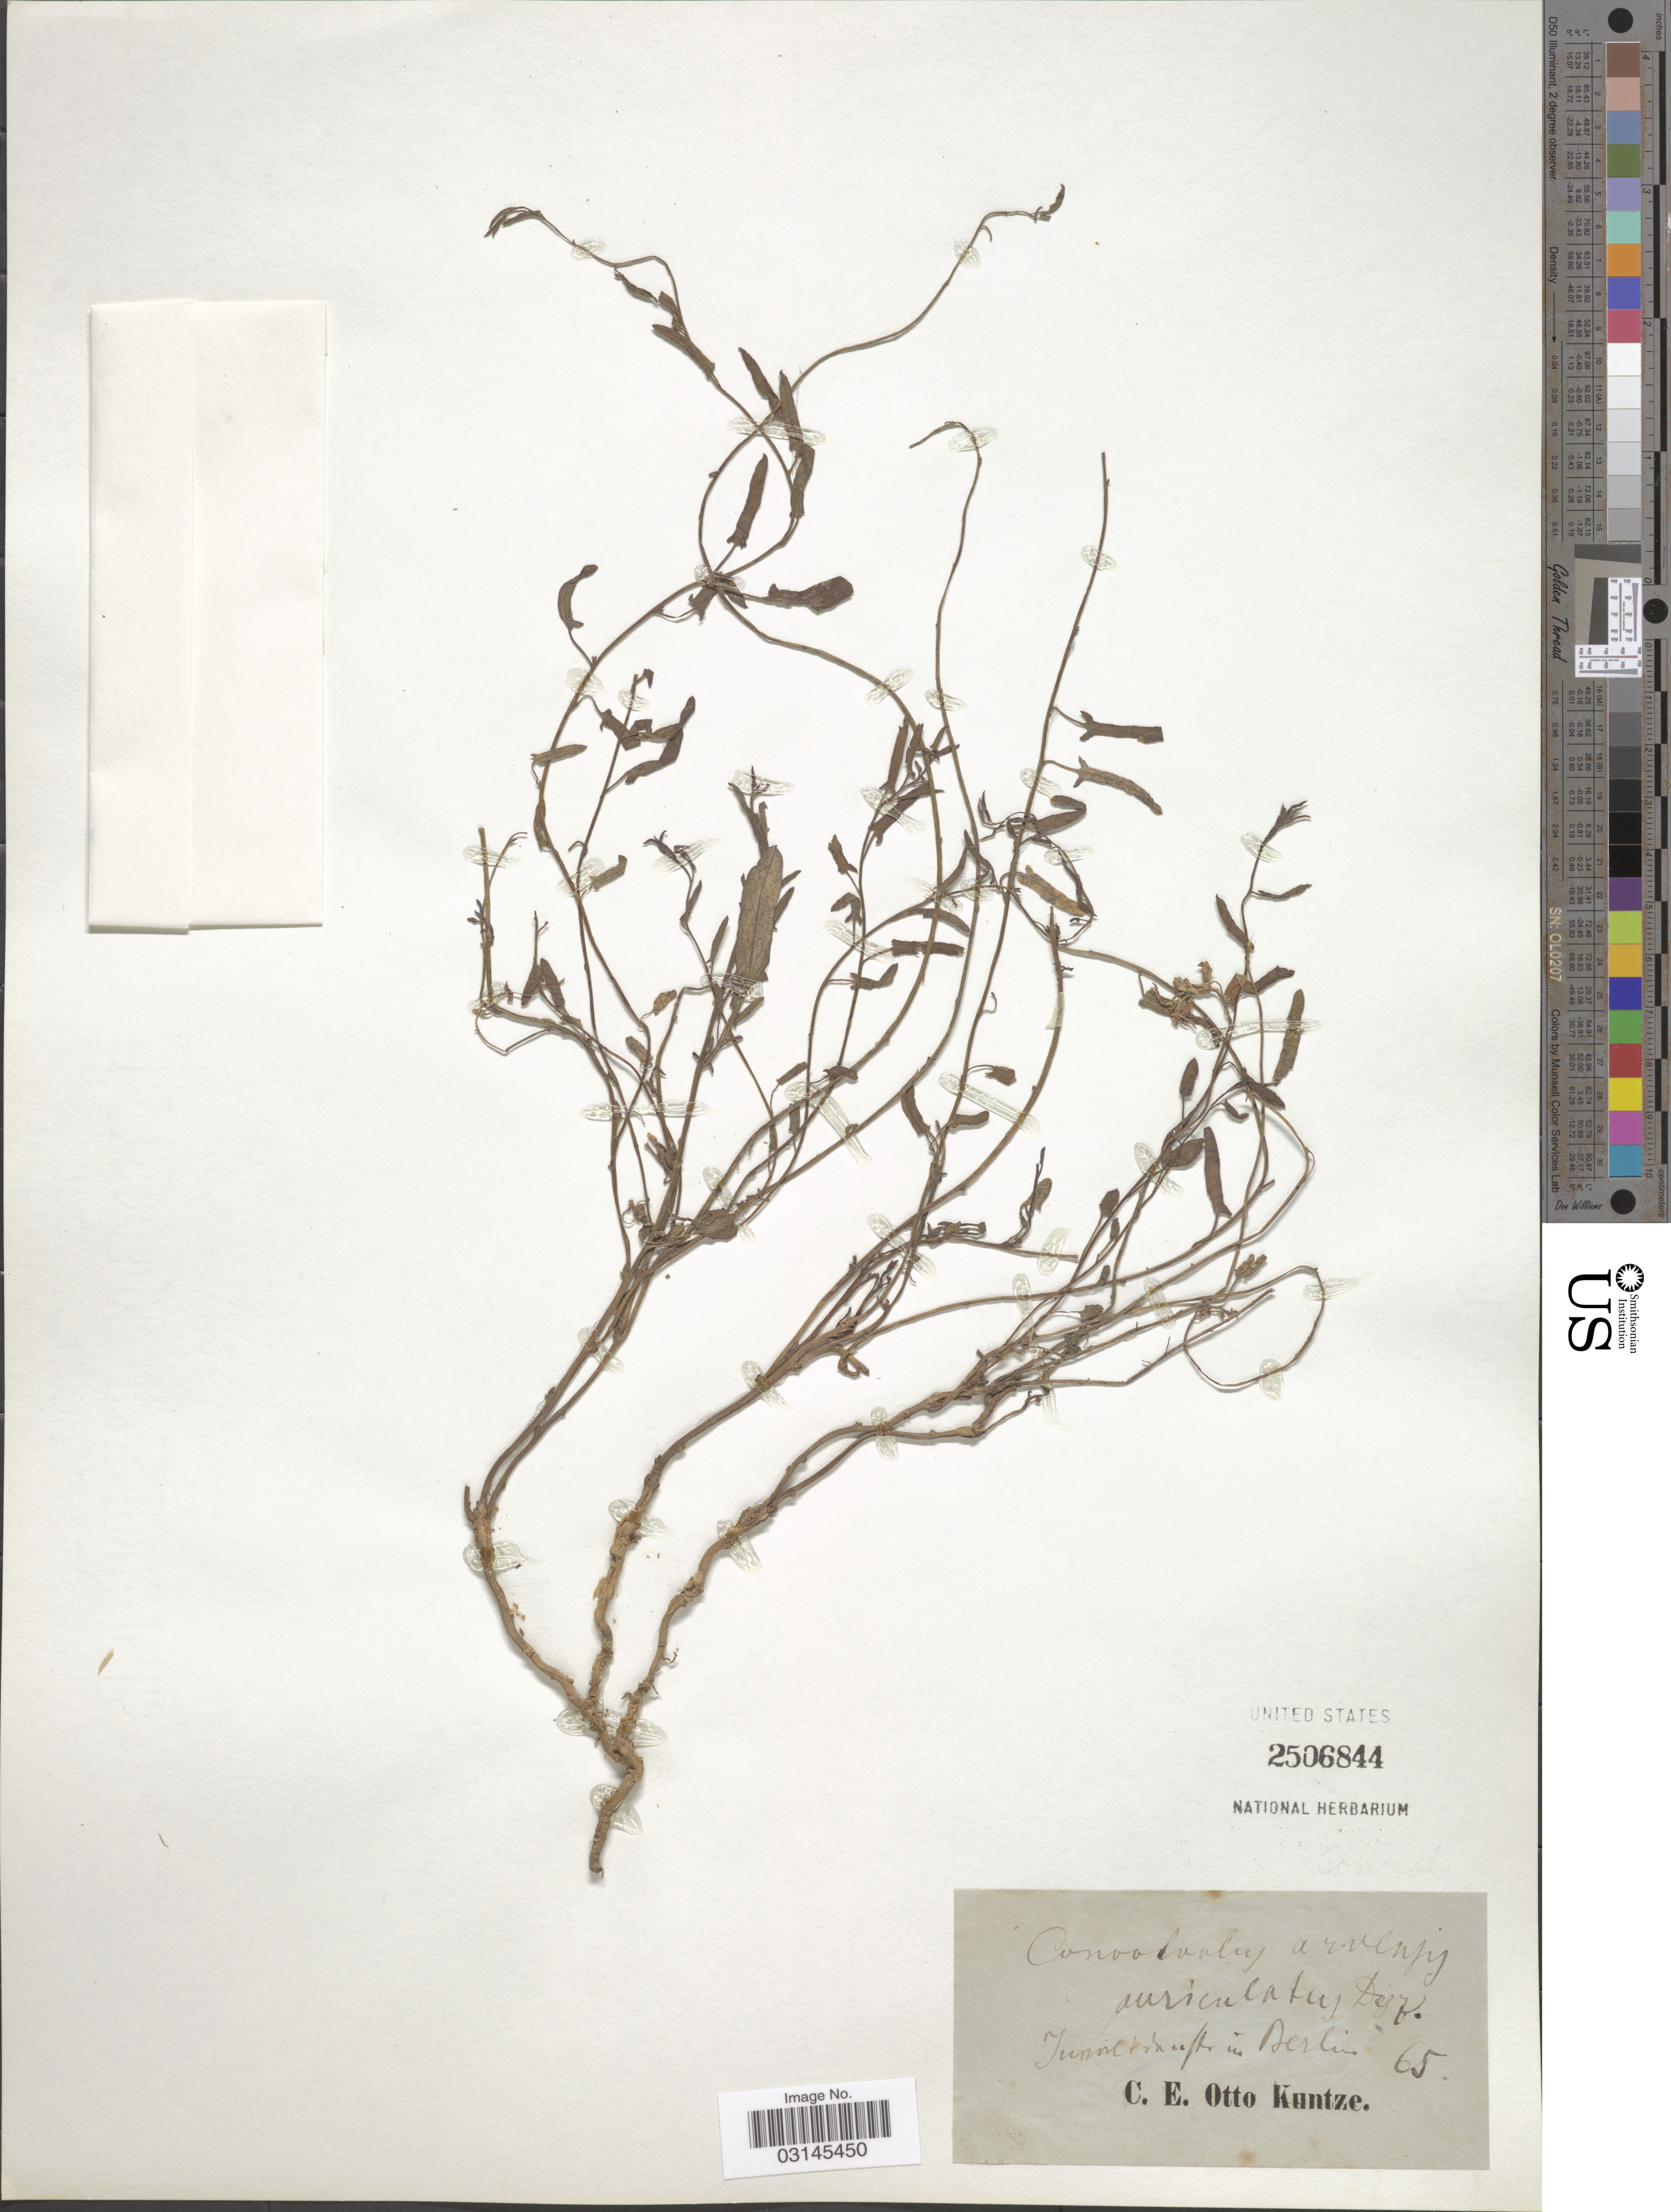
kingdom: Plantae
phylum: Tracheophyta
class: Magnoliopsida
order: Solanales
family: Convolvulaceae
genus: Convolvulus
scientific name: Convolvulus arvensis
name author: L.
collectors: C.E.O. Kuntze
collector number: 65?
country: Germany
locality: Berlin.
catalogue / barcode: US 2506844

------------

[Instruction]: Write out every line of the records above word for word, leaving out the pictures.

[Solution]:
kingdom: Plantae
phylum: Tracheophyta
class: Magnoliopsida
order: Solanales
family: Convolvulaceae
genus: Convolvulus
scientific name: Convolvulus arvensis
name author: L.
collectors: C.E.O. Kuntze
collector number: 65?
country: Germany
locality: Berlin.
catalogue / barcode: US 2506844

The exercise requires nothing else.